Gli esuli a Miami non sembra che siano molto contenti: molti pensano che sia una vittoria politica dei Castro.
“Noi cubani siamo difficili. Siamo persone appassionate, ce ne sono alcuni contenti e altri furiosi. Il futuro non è della rabbia ma della ragione e della verità”.
Anche perché saranno più facili i ricongiungimenti tra familiari, e diminuiranno le sofferenze delle famiglie…
“La divisione delle famiglie è stato un prezzo molto alto che ha pagato Cuba, con tutto quello che significa: persone che non hanno potuto partecipare ai funerali dei parenti o a momenti speciali delle proprie famiglie. Situazioni umane che ora speriamo riducano la sofferenza”.
Per la fine dell’embargo bisognerà aspettare ancora, ossia l’approvazione del Congresso americano. Vi preoccupa?
“Il presidente Obama ha detto che presenterà personalmente questa proposta al Congresso nella sessione del prossimo anno. È un passo più difficile, però ci consola il fatto che il presidente ha annunciato di volersi impegnare in prima persona”.
Cos’è cambiato a Cuba in questi sei anni con Raoul Castro presidente?

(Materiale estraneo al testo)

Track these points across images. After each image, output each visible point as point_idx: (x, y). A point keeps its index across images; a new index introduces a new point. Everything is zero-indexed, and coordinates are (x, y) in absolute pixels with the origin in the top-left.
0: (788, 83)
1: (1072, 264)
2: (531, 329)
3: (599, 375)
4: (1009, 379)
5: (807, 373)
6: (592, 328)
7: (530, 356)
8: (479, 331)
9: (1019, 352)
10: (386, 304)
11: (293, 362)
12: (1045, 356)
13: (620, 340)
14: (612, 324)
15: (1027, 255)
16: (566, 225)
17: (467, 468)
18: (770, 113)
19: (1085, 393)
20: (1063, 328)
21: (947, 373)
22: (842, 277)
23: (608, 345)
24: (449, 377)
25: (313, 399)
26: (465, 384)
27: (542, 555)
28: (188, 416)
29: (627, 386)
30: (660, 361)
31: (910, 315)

“Ci sono stati cambiamenti in alcuni aspetti dell’economia, una certa flessibilità per avviare attività di lavoro autonomo, la liberalizzazione dei permessi per viaggiare all’estero. Tutte piccole tappe importanti”.
E per la Chiesa?
“Tra Chiesa e governo c’è stata una relazione più fluida, soprattutto quando le autorità della Conferenza episcopale si sono incontrate con il presidente Raoul Castro per la liberazione dei detenuti politici. Ai vescovi sono state date alcune possibilità, ancora molto limitate, per rivolgersi pubblicamente ai fedeli della propria diocesi, in alcuni momenti dell’anno: a Natale, durante la Settimana Santa e la Festa della Vergine della Carità del Cobre, patrona di Cuba”.
Ora non c’è che da aspettare la visita di Papa Francesco…
“Ce lo auguriamo davvero. Ha già annunciato che verrà in America l’anno prossimo, speriamo venga anche da noi”.